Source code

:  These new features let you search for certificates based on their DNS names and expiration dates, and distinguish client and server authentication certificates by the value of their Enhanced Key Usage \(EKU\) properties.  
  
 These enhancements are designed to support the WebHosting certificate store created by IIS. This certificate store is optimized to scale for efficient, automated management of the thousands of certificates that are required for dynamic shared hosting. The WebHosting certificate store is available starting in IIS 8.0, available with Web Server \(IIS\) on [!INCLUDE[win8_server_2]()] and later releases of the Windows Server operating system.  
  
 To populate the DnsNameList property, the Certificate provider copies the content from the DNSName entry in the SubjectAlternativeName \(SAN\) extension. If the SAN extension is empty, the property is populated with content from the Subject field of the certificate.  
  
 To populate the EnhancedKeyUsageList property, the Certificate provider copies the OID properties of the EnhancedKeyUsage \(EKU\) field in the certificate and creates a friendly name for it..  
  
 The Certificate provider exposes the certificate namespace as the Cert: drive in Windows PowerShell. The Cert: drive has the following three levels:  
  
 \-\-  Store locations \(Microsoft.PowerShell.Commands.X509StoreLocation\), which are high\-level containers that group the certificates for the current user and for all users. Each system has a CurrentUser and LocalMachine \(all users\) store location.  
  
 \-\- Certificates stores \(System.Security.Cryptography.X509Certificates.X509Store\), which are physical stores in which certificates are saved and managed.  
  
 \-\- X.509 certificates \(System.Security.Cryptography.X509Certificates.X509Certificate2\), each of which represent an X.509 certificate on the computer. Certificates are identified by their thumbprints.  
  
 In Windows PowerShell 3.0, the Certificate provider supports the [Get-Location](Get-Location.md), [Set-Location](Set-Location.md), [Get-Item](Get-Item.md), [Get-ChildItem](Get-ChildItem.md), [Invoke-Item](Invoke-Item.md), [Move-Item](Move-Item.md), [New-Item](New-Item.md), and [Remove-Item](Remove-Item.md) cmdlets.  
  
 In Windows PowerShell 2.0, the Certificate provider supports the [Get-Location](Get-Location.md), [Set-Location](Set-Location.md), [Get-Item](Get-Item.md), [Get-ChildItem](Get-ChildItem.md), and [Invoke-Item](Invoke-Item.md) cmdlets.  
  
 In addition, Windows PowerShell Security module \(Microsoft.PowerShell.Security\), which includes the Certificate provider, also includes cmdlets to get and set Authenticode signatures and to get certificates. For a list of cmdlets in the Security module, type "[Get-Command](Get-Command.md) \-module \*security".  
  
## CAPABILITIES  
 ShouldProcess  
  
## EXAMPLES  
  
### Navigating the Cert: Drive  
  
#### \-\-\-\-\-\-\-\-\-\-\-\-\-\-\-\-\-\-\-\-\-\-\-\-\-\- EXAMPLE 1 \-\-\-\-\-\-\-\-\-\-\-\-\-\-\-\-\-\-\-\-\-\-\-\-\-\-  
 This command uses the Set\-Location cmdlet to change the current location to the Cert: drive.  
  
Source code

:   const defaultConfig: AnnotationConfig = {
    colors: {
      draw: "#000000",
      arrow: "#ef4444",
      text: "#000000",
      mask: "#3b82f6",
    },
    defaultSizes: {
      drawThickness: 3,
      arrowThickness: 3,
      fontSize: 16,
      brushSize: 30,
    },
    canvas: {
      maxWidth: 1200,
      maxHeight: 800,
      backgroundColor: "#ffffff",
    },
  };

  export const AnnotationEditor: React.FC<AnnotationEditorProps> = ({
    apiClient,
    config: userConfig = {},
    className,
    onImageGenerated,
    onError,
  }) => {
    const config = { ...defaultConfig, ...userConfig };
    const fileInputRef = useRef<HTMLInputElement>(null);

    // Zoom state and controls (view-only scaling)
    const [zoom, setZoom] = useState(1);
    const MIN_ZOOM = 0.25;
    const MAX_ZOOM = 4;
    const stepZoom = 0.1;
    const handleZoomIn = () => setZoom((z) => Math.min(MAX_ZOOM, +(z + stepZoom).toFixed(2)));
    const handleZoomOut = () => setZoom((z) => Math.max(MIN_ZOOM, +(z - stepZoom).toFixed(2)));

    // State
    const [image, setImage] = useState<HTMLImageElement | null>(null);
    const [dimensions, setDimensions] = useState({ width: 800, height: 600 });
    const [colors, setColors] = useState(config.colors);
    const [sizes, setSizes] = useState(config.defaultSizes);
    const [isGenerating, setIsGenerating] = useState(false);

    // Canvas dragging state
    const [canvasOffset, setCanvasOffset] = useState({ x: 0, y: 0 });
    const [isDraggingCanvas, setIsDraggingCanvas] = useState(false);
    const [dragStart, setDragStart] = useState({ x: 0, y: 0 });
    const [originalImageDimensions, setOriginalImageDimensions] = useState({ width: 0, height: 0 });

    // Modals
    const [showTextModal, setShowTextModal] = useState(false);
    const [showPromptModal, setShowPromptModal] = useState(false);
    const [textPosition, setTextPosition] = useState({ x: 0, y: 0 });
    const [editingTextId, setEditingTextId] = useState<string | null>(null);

## Job item
Find how many lines of the entries include the word "colors". The number is the entire reply.

## Task answer
2